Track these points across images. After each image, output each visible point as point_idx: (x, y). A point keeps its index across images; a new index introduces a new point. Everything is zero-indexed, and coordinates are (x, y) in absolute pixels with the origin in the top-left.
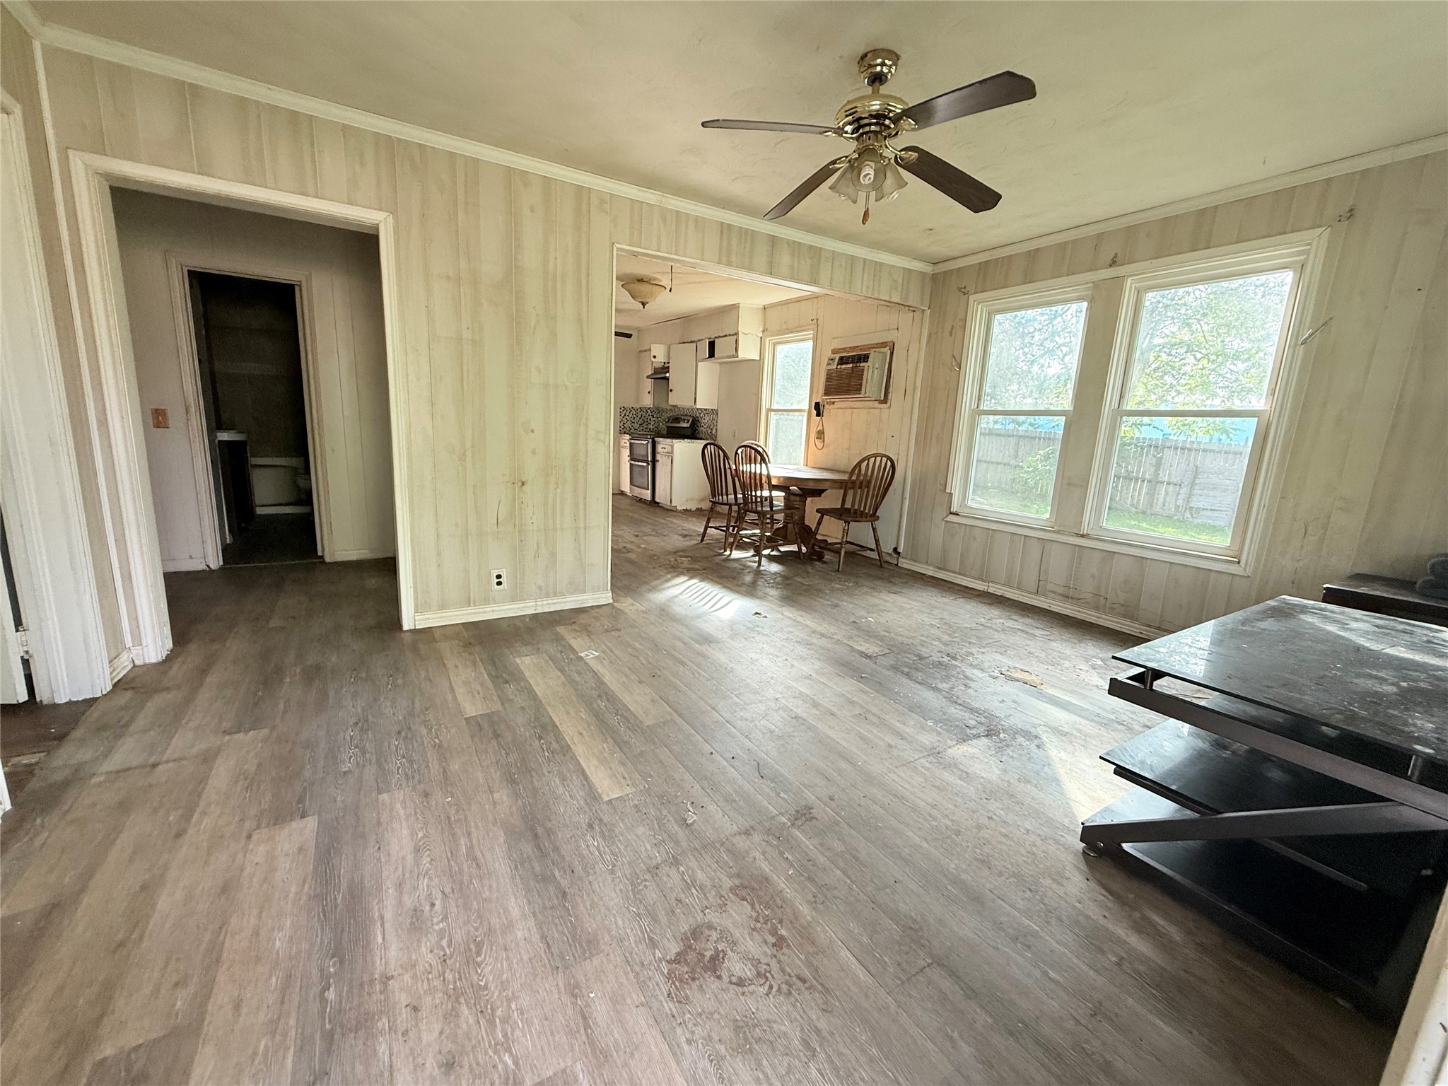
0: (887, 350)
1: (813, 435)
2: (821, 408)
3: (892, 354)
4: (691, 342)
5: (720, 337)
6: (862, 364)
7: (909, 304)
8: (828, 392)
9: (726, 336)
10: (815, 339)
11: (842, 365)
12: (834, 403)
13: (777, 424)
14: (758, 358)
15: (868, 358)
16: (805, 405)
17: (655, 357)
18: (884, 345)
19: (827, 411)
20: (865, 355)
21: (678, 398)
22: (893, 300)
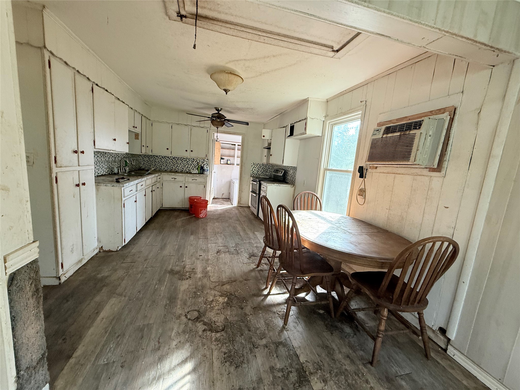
0: (446, 117)
1: (356, 192)
2: (364, 171)
3: (452, 120)
4: (283, 127)
5: (297, 122)
6: (412, 132)
7: (500, 47)
8: (372, 157)
9: (300, 121)
10: (363, 119)
11: (387, 134)
12: (376, 168)
13: (331, 180)
14: (321, 135)
15: (420, 125)
16: (351, 168)
17: (264, 136)
18: (441, 111)
19: (370, 174)
20: (416, 122)
21: (275, 160)
22: (479, 39)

------------------------------------------------------------

Prompt: Identify each line in the items above that contains the string "output" and copy those lines out in full. Case counts.

Result:
Track these points across images. After each image, output each visible point as point_idx: (x, y). A point keeps its index across images; a new index introduces a new point. Everything is zero-indexed, and coordinates are (x, y) in absolute pixels with the origin in the top-left.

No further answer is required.